— What to work on —
Could you switch every "image" to "photo" and write out again the stretch from the line containing "Write a lens line for" through the line containing "0.147597, 0.591448, 0.057104]]", changing nothing else and leaving the pictures out?

— Task data —
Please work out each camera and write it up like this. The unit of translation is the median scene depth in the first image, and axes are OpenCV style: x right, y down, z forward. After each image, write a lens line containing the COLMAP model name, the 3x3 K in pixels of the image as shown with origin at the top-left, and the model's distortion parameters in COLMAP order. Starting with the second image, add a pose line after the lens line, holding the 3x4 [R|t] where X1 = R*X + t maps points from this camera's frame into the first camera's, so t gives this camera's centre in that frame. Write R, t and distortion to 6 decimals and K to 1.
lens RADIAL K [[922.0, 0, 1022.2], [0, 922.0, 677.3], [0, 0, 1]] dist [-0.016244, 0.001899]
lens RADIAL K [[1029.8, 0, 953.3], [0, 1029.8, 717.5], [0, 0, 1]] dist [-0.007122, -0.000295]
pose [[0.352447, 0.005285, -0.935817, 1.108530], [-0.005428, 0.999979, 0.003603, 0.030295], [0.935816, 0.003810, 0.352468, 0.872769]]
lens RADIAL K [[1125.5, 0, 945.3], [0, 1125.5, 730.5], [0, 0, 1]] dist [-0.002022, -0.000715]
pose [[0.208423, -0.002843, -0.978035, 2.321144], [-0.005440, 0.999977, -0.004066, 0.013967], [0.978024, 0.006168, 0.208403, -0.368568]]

--

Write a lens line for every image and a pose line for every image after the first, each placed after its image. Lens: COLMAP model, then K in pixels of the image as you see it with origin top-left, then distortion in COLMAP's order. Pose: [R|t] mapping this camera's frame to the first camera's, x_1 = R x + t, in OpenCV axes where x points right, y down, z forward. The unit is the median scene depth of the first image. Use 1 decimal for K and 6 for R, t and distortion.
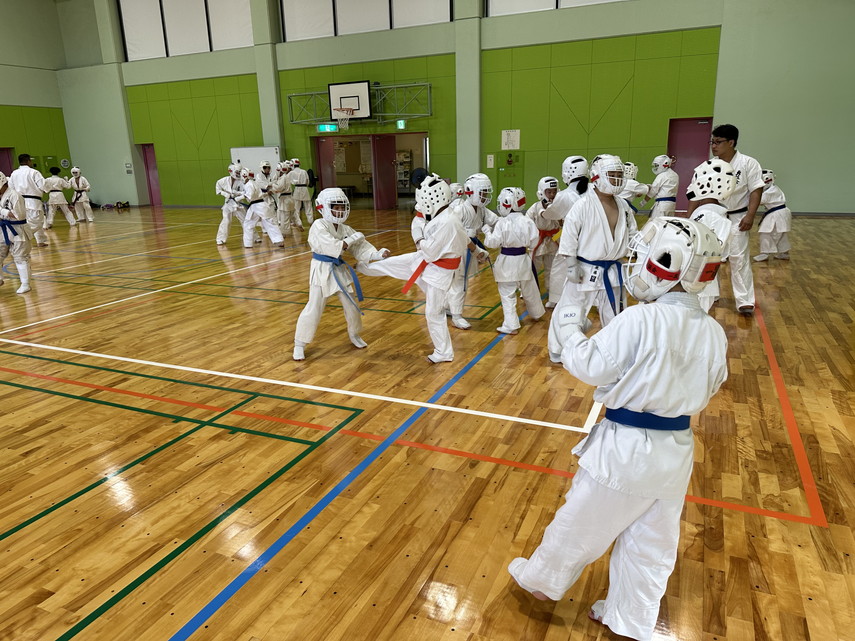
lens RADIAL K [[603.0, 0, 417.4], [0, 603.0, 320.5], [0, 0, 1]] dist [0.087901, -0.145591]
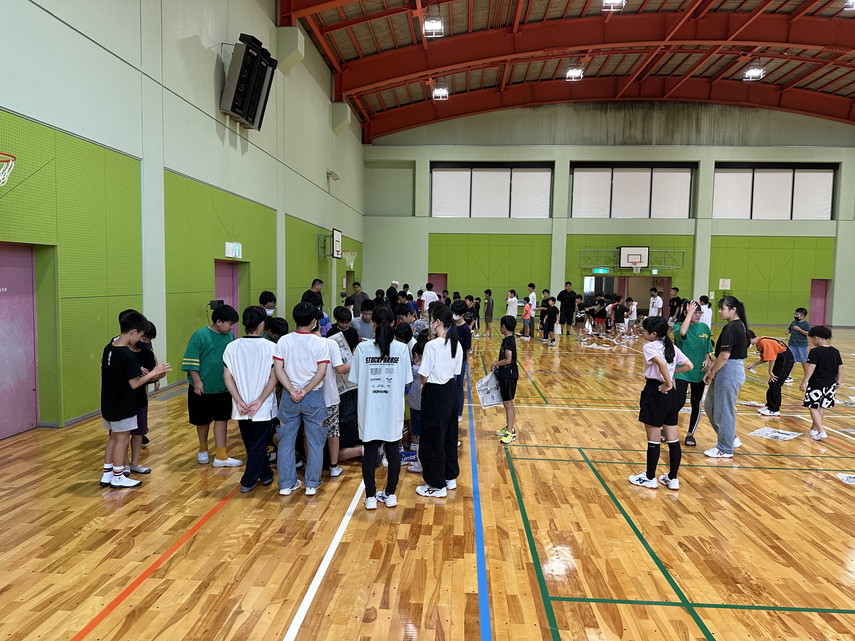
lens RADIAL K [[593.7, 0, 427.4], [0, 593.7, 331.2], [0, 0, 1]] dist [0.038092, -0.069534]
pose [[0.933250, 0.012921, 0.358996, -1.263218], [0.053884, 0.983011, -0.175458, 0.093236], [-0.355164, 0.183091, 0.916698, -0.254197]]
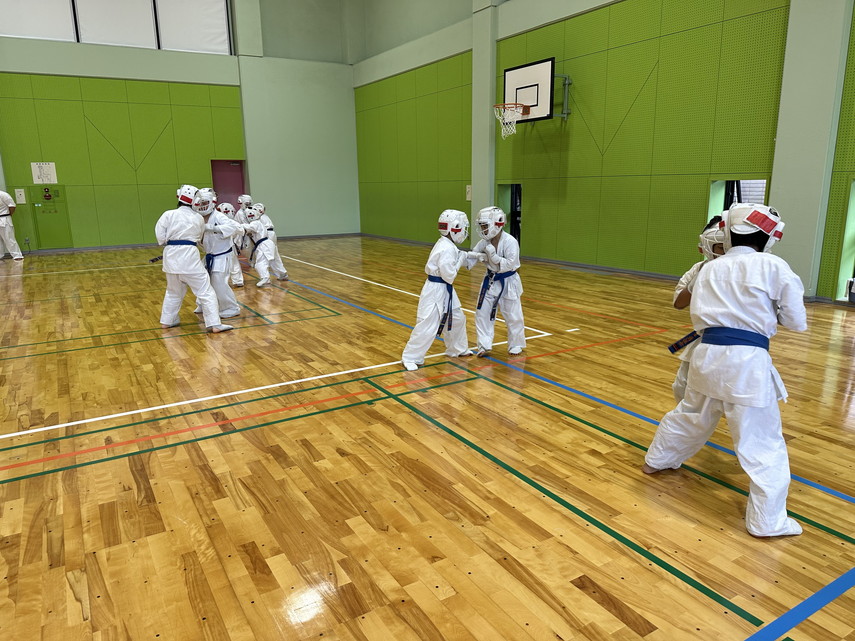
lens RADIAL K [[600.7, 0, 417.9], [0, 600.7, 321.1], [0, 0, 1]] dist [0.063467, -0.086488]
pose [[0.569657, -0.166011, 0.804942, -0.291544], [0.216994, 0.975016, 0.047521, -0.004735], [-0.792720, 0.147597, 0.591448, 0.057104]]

--

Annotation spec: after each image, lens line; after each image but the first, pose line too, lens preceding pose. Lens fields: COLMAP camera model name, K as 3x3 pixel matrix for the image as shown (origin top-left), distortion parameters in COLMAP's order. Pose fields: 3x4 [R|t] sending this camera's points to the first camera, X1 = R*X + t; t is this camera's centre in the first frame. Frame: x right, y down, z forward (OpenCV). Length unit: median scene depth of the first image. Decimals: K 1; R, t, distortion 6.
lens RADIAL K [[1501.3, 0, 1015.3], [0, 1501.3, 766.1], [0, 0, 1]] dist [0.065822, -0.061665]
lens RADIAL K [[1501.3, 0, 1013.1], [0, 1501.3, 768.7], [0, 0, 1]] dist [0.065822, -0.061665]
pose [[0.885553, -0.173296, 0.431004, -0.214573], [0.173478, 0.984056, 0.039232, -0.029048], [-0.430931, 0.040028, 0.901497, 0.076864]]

— Result below —
Write a lens line for every photo and a pose line for every photo after the first, each placed after its photo. Lens: COLMAP model, then K in pixels of the photo as you see it with origin top-left, then distortion in COLMAP's order. Pose: [R|t] mapping this camera's frame to the first camera's, x_1 = R x + t, in OpenCV axes where x points right, y down, z forward. The unit is the median scene depth of the first photo. Use 1 decimal for K and 6 for R, t and distortion.
lens RADIAL K [[603.0, 0, 417.4], [0, 603.0, 320.5], [0, 0, 1]] dist [0.087901, -0.145591]
lens RADIAL K [[593.7, 0, 427.4], [0, 593.7, 331.2], [0, 0, 1]] dist [0.038092, -0.069534]
pose [[0.933250, 0.012921, 0.358996, -1.263218], [0.053884, 0.983011, -0.175458, 0.093236], [-0.355164, 0.183091, 0.916698, -0.254197]]
lens RADIAL K [[600.7, 0, 417.9], [0, 600.7, 321.1], [0, 0, 1]] dist [0.063467, -0.086488]
pose [[0.569657, -0.166011, 0.804942, -0.291544], [0.216994, 0.975016, 0.047521, -0.004735], [-0.792720, 0.147597, 0.591448, 0.057104]]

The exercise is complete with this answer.